|OBJECTIVE 1: PATIENT CARE: Evaluate and manage ED patients using a prioritized differential diagnosis (for the complaints of chest pain, shortness of breath, abdominal pain, altered mental status and headache).
Differential Diagnosis and Illness Scripts
In this video we review the two processes of top-down and bottom-up thinking. So far in your medical school career, you’ve focused on bottom-up thinking. This is where you start by collecting details (via your H&P) and try to match it to a diagnosis (or diagnoses).
With top-down thinking, we do the opposite. We start with the differential and then search for corroborating details to either prove of disprove each diagnosis. This is what we use in the Emergency Department.
So once you have assembled your differential diagnosis of threats to life and limb, next you need to create the list of details for which you will search. These are the illness scripts for each diagnosis. Now you are properly armed to perform your history and physical.
Over the course of your career, You will build your illness scripts in number and level of detail.

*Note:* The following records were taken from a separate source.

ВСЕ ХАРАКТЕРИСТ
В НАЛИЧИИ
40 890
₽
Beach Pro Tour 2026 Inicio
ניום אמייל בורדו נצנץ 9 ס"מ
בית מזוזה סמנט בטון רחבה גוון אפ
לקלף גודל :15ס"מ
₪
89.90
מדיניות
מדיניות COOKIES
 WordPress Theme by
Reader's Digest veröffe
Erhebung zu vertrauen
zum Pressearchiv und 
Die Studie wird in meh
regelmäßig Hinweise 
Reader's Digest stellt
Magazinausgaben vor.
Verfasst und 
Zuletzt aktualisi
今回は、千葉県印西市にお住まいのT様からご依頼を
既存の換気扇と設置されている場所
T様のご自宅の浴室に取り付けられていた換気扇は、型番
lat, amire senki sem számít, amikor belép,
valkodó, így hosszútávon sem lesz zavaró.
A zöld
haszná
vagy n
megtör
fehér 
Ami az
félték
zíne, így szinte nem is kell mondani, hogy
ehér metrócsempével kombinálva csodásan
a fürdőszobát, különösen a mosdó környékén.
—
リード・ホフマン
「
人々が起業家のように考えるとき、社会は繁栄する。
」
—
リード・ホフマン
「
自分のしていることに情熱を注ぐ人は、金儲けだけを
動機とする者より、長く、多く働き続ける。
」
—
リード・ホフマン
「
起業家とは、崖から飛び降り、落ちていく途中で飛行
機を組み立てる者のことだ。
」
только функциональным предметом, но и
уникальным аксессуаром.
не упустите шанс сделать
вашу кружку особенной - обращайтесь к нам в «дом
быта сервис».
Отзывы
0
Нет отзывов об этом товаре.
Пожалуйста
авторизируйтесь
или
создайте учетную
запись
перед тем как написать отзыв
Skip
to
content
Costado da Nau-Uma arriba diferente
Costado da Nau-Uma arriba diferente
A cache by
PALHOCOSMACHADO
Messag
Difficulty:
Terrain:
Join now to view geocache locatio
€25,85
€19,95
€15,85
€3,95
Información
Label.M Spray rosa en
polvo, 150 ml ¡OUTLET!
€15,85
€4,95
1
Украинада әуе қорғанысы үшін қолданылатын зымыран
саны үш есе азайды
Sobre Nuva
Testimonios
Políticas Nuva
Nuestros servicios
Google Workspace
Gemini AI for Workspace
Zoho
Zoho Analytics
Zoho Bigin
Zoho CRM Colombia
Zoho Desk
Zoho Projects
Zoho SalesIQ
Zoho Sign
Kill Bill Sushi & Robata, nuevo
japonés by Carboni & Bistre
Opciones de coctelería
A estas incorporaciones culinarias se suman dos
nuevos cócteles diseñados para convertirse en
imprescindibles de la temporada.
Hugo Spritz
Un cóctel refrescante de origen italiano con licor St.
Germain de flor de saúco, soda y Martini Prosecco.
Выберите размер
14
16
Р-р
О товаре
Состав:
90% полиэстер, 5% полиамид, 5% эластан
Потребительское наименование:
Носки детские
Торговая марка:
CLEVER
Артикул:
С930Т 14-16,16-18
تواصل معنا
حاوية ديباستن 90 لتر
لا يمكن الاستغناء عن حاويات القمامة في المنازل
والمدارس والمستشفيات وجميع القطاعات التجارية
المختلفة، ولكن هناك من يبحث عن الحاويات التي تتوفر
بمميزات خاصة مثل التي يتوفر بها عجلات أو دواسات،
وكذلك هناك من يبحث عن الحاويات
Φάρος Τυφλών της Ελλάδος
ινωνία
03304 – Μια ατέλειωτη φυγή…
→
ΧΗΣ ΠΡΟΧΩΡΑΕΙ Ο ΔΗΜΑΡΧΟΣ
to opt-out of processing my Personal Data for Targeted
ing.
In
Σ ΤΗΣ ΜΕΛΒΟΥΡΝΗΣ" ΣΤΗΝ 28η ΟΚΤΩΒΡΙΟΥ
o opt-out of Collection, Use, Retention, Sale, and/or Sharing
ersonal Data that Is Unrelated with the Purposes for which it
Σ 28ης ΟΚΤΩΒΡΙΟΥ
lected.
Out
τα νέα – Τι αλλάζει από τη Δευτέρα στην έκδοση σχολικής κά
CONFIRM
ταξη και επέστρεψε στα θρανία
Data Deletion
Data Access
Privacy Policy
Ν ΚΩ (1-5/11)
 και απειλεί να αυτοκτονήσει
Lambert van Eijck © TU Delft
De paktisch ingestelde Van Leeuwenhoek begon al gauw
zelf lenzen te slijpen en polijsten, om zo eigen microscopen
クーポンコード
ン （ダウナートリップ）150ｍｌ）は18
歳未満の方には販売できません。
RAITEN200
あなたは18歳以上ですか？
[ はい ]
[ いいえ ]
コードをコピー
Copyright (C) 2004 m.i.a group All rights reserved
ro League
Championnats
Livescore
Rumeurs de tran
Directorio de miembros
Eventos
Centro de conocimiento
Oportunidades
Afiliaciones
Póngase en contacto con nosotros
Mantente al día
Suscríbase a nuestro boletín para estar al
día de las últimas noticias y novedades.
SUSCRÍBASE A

This takes years to refine, so go ahead and use a book or other resources during your rotation to make your differentials and illness scripts. Your presentations will be so much better for it.
Pre-Test Probabilities, Post-Test Probability and Test Interpretation
In this second video on EM Clinical Thinking, we look at Bayesian reasoning. Don’t worry, this name is not important but the process is. Matching your illness scripts to your history and physical, you come up with pre-test probabilities for each diagnosis. The better the match, the greater your suspicion. I like to think of four categories of matching:
- HIGH: very good match, disease is ruled-in. Start treatment, no testing needed.
- MED: pretty good match but not sure enough to start treatment, get some testing
- LOW: not so good a match, but not enough that you’re willing to rule it out. Need some testing first.
- NO: very poor match, disease is ruled out. No testing needed.
Where you set these cut-offs depends on your testing and treatment thresholds for each of the diseases on your differential.From the results, you can make your post-test probabilities. But it is important to remember, that the way you interpret a test is COMPLETELY dependent on your initial suspicion (pre-test probability). No test is perfect and your clinical thinking is better than you give it credit for.
Answer the following questions.
- Compare and contrast top-down thinking with bottom-up thinking. With which of these methods do you currently predominantly approach patients?
- Make a differential of life and limb threats for shortness of breath.
- Create an illness scripts for each of those diagnoses.
- How would you adjust your testing and treatment thresholds for each of these diagnoses?
A 62 year-old woman comes in with shortness of breath. She reports that this started suddenly approximately 1 hour prior to presentation and has progressively been getting worse. She has no chest pain. The SOB worsens with exertion and recumbency. She has no history of cancer, recent travel or immobilization, or prior DVT or PE. She has CHF, but reports she’s been compliant with her medications and diet. She also suffers for with COPD and has had no relief with nebulized albuterol. No fever or cough. She’s allergic to PCN and sunflower seeds.
Vitals: BP = 160/80; HR = 147; RR = 32; T = 100.2F; O2 sat = 82% on 100% by non-rebreather mask
On exam, she is is moderate respiratory distress speaking in broken 3-word sentences. She has mild JVD with a midline trachea. Her lungs have poor air movement with intermittent wheezing. She has 2+ pedal edema.
- Given this presentation, assign pre-test probabilities to your differential diagnoses using the categories of NO, LOW, MED AND HI.
- What tests would you like to order for each diagnosis?